Antik çağlarda, suya erişimin günümüzdeki kadar kolay olmadığı bir dünyada, insanlar su taşıma yöntemleri için farklı mühendislik çözümleri geliştirdi. Bugün motorlu sistemlerle kolayca ulaşabildiğimiz su kaynakları, o dönemde motor gücü kullanılmadan, doğanın gücüyle hareket ettiriliyordu. Bu yöntemlerden en yaygını ise yerçekiminin avantajından yararlanarak suyun doğal akışını yönlendirmekti.
Bu teknik, "sifon" olarak bilinen bir sistemle uygulanıyordu.

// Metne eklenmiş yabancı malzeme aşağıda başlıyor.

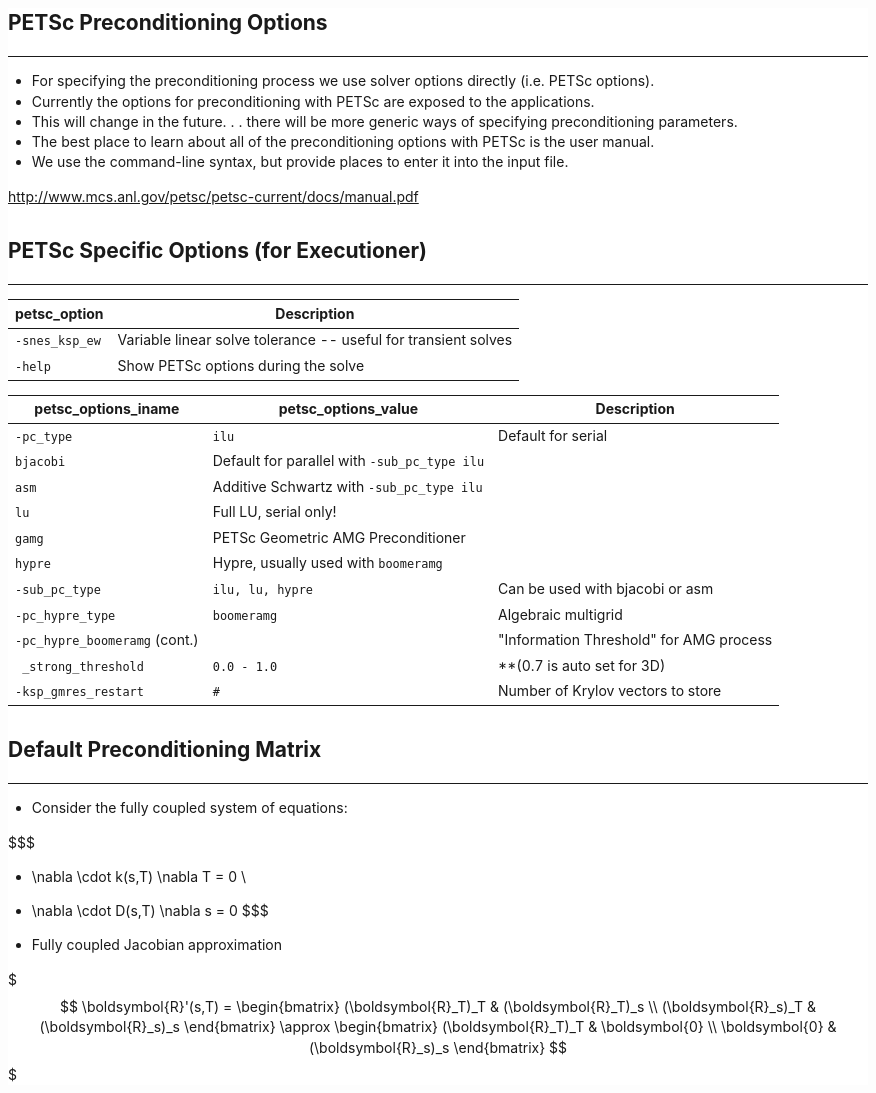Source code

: ## PETSc Preconditioning Options
---

- For specifying the preconditioning process we use solver options directly (i.e. PETSc options).
- Currently the options for preconditioning with PETSc are exposed to the applications.
- This will change in the future. . . there will be more generic ways of specifying preconditioning parameters.
- The best place to learn about all of the preconditioning options with PETSc is the user manual.
- We use the command-line syntax, but provide places to enter it into the input file.

<http://www.mcs.anl.gov/petsc/petsc-current/docs/manual.pdf>

## PETSc Specific Options (for Executioner)
---

petsc_option | Description 
----------------|-------------
`-snes_ksp_ew` | Variable linear solve tolerance -- useful for transient solves
`-help` | Show PETSc options during the solve

petsc_options_iname | petsc_options_value | Description 
------|------|--------
`-pc_type` | `ilu` | Default for serial
| `bjacobi` | Default for parallel with `-sub_pc_type ilu`
| `asm` | Additive Schwartz with `-sub_pc_type ilu`
| `lu` | Full LU, serial only!
| `gamg` | PETSc Geometric AMG Preconditioner
| `hypre` | Hypre, usually used with `boomeramg`
`-sub_pc_type` | `ilu, lu, hypre` | Can be used with bjacobi or asm
`-pc_hypre_type` | `boomeramg` | Algebraic multigrid
`-pc_hypre_boomeramg` (cont.) | | "Information Threshold" for AMG process
` _strong_threshold` | `0.0 - 1.0` | **(0.7 is auto set for 3D)
`-ksp_gmres_restart` | `#` | Number of Krylov vectors to store


## Default Preconditioning Matrix
---

-   Consider the fully coupled system of equations:

$$$
- \nabla \cdot k(s,T) \nabla T  = 0 \\
- \nabla \cdot D(s,T) \nabla s  = 0
$$$

-   Fully coupled Jacobian approximation

$$$
\boldsymbol{R}'(s,T) =
 \begin{bmatrix}
   (\boldsymbol{R}_T)_T & (\boldsymbol{R}_T)_s
   \\
   (\boldsymbol{R}_s)_T & (\boldsymbol{R}_s)_s
 \end{bmatrix}
 \approx
 \begin{bmatrix}
   (\boldsymbol{R}_T)_T & \boldsymbol{0}
   \\
   \boldsymbol{0}       & (\boldsymbol{R}_s)_s
 \end{bmatrix}
$$$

Sifonlar, suyu borular veya kanallar aracılığıyla bir noktadan diğerine taşıyan, eğimli arazide yerçekiminden yararlanan sistemlerdi. Bu şekilde, su kaynağından çeşmelere, hamamlara ya da su depolarına enerji harcamadan aktarılabiliyordu.
Roma İmparatorluğu, mühendislik alanındaki ileri seviyede bilgi birikimiyle tanınan bir uygarlıktı. Bu bilgiyi, su taşımacılığına da uygulamış ve akvedük adı verilen sistemlerle suyu uzun mesafelere taşımayı başarmışlardı. Akvedükler, taş ve tuğla borular kullanılarak inşa edilir ve yerçekimiyle suyun devamlı akışı sağlanırdı. Roma'nın her köşesine su taşıyan bu sistemler, mühendislik harikaları olarak sadece işlevsel değil, görsel açıdan da büyük bir etki bırakmıştı.
Osmanlı Devleti de Roma'nın su taşımacılığı yöntemlerinden ilham alarak bu sistemi geliştirip yaygınlaştırmıştı. Özellikle İstanbul'da, şehri suyla donatmak için akvedükler ve çeşmeler oldukça yaygındı. Osmanlı mühendisleri, Roma’nın izlediği yolu takip ederek, su yollarını etkin bir şekilde kullanmış ve şehrin her noktasına su taşımayı başarmışlardı.